The team of 4th year Strathmore students sought to connect buyers and sellers on a platform based on excellent customer service, discounted prices and home delivery. Currently, it targets consumers between the ages of 18 and 48. Chochote’s tagline is “not just anything.” It’s transitioning from offering a wide range of products like electronics, cosmetics and clothing to a narrower, more particular supply of unique crafts, jewelry and fashion items, similar to Etsy. Ivy explained that, “Kenyans are very specific [about] what they are buying. So, we [investigated and] found out what the specifics are,” then decided to re-brand.
The project has received support from the IDEA Foundation and ilab Africa’s business incubation center at Strathmore. Currently, they get between 600 and 900 hits a day and hope to reach the likes of popular Kenyan e-commerce sites like Uzanunua and Online Shopping. Their foreseeable goals include increasing their suppliers, expanding to reach consumers across the region and establishing a Chochote mobile application.
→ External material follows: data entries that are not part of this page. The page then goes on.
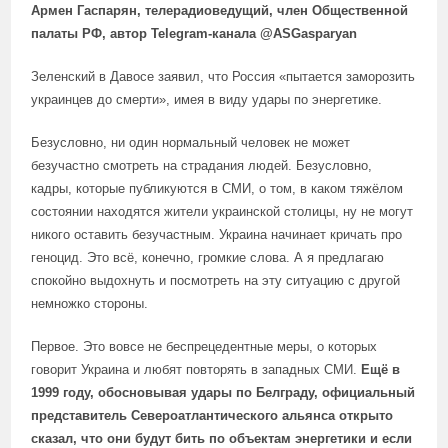
Армен Гаспарян, телерадиоведущий, член Общественной
палаты РФ, автор Telegram-канала
@ASGasparyan
Зеленский в Давосе заявил, что Россия «пытается заморозить
украинцев до смерти», имея в виду удары по энергетике.
Безусловно, ни один нормальный человек не может
безучастно смотреть на страдания людей. Безусловно,
кадры, которые публикуются в СМИ, о том, в каком тяжёлом
состоянии находятся жители украинской столицы, ну не могут
никого оставить безучастным. Украина начинает кричать про
геноцид. Это всё, конечно, громкие слова. А я предлагаю
спокойно выдохнуть и посмотреть на эту ситуацию с другой
немножко стороны.
Первое. Это вовсе не беспрецедентные меры, о которых
говорит Украина и любят повторять в западных СМИ.
Ещё в
1999 году, обосновывая удары по Белграду, официальный
представитель Североатлантического альянса открыто
сказал, что они будут бить по объектам энергетики и если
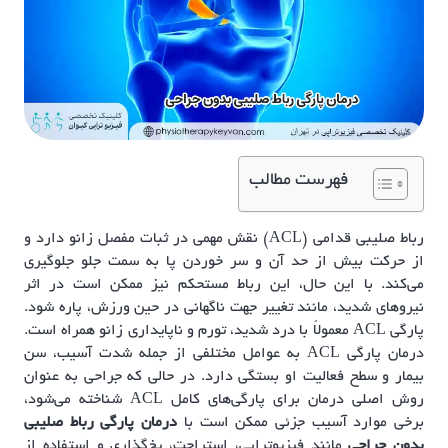
فهرست مطالب
رباط صلیبی قدامی (ACL) نقش مهمی در ثبات مفصل زانو دارد و
از حرکت بیش از حد آن و سر خوردن پا به سمت جلو جلوگیری
می‌کند. با این حال، این رباط مستحکم نیز ممکن است در اثر
نیروهای شدید، مانند تغییر جهت ناگهانی در حین ورزش، پاره شود.
پارگی ACL معمولاً با درد شدید، تورم و ناپایداری زانو همراه است.
درمان پارگی ACL به عوامل مختلفی از جمله شدت آسیب، سن
بیمار و سطح فعالیت او بستگی دارد. در حالی که جراحی به عنوان
روش اصلی درمان برای پارگی‌های کامل ACL شناخته می‌شود،
برخی موارد آسیب جزئی ممکن است با
درمان پارگی رباط صلیبی
بدون جراحی
مانند فیزیوتراپی، استراحت، یخ‌گذاری و استفاده از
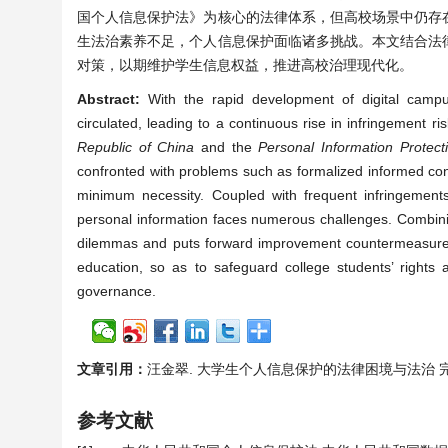
国个人信息保护法》为核心的法律体系，但高校场景中仍存
生法治素养不足，个人信息保护面临诸多挑战。本文结合法
对策，以期维护学生信息权益，推进高校治理现代化。
Abstract:
With the rapid development of digital campus
circulated, leading to a continuous rise in infringement 
Republic of China
and the
Personal Information Protec
confronted with problems such as formalized informed consen
minimum necessity. Coupled with frequent infringements
personal information faces numerous challenges. Combining
dilemmas and puts forward improvement countermeasures 
education, so as to safeguard college students’ rights 
governance.
文章引用：
汪金翠. 大学生个人信息保护的法律困境与法治 完善路径[J].
参考文献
After all, Kenyans are just beginning to warm up to the idea of online shopping. “Since everything is going virtual, why should Kenya only shop at Amazon? Why shouldn’t we have our own thing here? Kenyans between the age of 18 and 48 have accepted that the internet is here, it’s here and sure to be used. They’re accepting it, so let’s grow with them,” said Asha.
Nonetheless, online shopping is a very new concept here. “Kenyans are still quite skeptical towards e-commerce and this is a challenge we’ve had to take head-on,” said Asha. Other challenges faced by the team include accessing seed capital, establishing relationships with reliable suppliers and remaining abreast of clients’ changing preferences. On a macro level, the team points to the current state of Kenyan primary and secondary education as a hurdle to overcome too. In conversations with Kenyans, I’ve personally heard that there’s more of an emphasis on memorization than critical thinking. According to Victor, “Someone once said that our education system is meant to produce employees not employers. Notable, however, is the number of Kenyan entrepreneurs that circumvent these challenges therefore making it easier for the rest of us.”
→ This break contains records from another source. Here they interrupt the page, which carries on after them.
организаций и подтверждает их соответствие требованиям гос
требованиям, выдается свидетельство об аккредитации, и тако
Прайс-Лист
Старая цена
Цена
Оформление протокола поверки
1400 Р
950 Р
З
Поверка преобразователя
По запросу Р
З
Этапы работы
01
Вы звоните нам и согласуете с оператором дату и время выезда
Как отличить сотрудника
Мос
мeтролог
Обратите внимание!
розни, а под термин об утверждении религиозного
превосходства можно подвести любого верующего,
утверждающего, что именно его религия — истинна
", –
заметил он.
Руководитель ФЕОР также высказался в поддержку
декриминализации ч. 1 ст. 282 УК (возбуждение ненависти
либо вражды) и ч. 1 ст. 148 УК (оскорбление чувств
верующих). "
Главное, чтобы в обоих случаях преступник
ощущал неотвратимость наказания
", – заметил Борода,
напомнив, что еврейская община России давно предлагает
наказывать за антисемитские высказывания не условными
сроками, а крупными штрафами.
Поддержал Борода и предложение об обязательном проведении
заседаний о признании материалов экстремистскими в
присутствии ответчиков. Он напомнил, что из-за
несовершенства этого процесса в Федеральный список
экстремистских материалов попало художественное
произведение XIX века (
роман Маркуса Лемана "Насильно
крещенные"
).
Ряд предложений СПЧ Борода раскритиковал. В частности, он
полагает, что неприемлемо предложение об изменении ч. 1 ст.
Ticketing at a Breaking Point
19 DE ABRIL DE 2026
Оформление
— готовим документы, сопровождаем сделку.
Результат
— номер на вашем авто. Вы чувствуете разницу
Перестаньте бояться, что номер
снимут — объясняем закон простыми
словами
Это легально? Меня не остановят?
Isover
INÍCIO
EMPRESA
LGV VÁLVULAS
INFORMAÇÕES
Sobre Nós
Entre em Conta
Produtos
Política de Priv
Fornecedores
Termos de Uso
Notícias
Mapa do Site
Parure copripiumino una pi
Despite these challenges, the Chochote team would not have it any other way. “Honestly, I’ve never liked the idea of being micro-managed, and solving a problem and actually seeing the solution being implemented gives me a thrill,” said Victor. The team explained that the most exciting part of entrepreneurship is the ability to create employment opportunities rather than compete for limited slots that are already there. Ivy’s dream is not only to see Chochote become profitable, but to ensure that it expands enough to generates jobs. “Through our work with Chochote, [we'd like to] build a successful e-commerce model that can be replicated within Kenya and Africa at large.”
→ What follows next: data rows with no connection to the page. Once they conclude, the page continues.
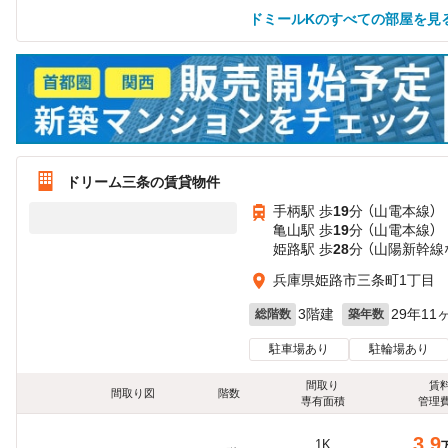
ドミールKのすべての部屋を見
ドリーム三条の賃貸物件
手柄駅 歩
19
分 （山電本線）
亀山駅 歩
19
分 （山電本線）
姫路駅 歩
28
分 （山陽新幹線
兵庫県姫路市三条町1丁目
3階建
29年11
総階数
築年数
駐車場あり
駐輪場あり
間取り
賃
間取り図
階数
専有面積
管理
3.9
1K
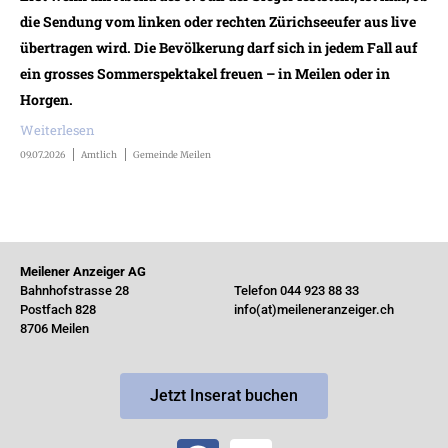
die Sendung vom linken oder rechten Zürichseeufer aus live
übertragen wird. Die Bevölkerung darf sich in jedem Fall auf
ein grosses Sommerspektakel freuen – in Meilen oder in
Horgen.
Weiterlesen
09.07.2026
Amtlich
Gemeinde Meilen
Meilener Anzeiger AG
Bahnhofstrasse 28
Telefon 044 923 88 33
Postfach 828
info(at)meileneranzeiger.ch
8706 Meilen
Jetzt Inserat buchen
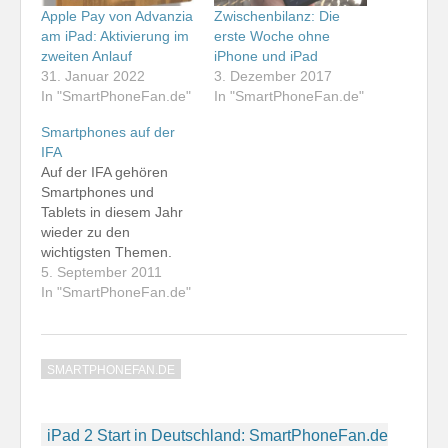
Apple Pay von Advanzia
Zwischenbilanz: Die
am iPad: Aktivierung im
erste Woche ohne
zweiten Anlauf
iPhone und iPad
31. Januar 2022
3. Dezember 2017
In "SmartPhoneFan.de"
In "SmartPhoneFan.de"
Smartphones auf der
IFA
Auf der IFA gehören
Smartphones und
Tablets in diesem Jahr
wieder zu den
wichtigsten Themen.
Natürlich habe ich mir
5. September 2011
die Geräte für die
In "SmartPhoneFan.de"
Berichterstattung auf
teltarif.de und aus
privatem Interesse
SMARTPHONEFAN.DE
angesehen. Interessant
finde ich beispielsweise
das HTC Titan, ein
Beitragsnavigation
Windows Phone mit
iPad 2 Start in Deutschland: SmartPhoneFan.de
Perhaps, the team’s experience will have them avoiding 9-5′s forever. They’re part of a new generation of Africans who are inspired by the likes of Muhamed Yunus, public intellectual Dambisa Moyo and the founder and CEO of Open Quest Media, June Arunga, among others. Both women were chosen by Forbes Magazine to be among the 20 Youngest and Most Powerful Women in Africa. In addition to the rise of visible role models that they can relate to on the global stage, their immediate environment is more conducive to innovation than ever. In Kenya, sky’s the limit.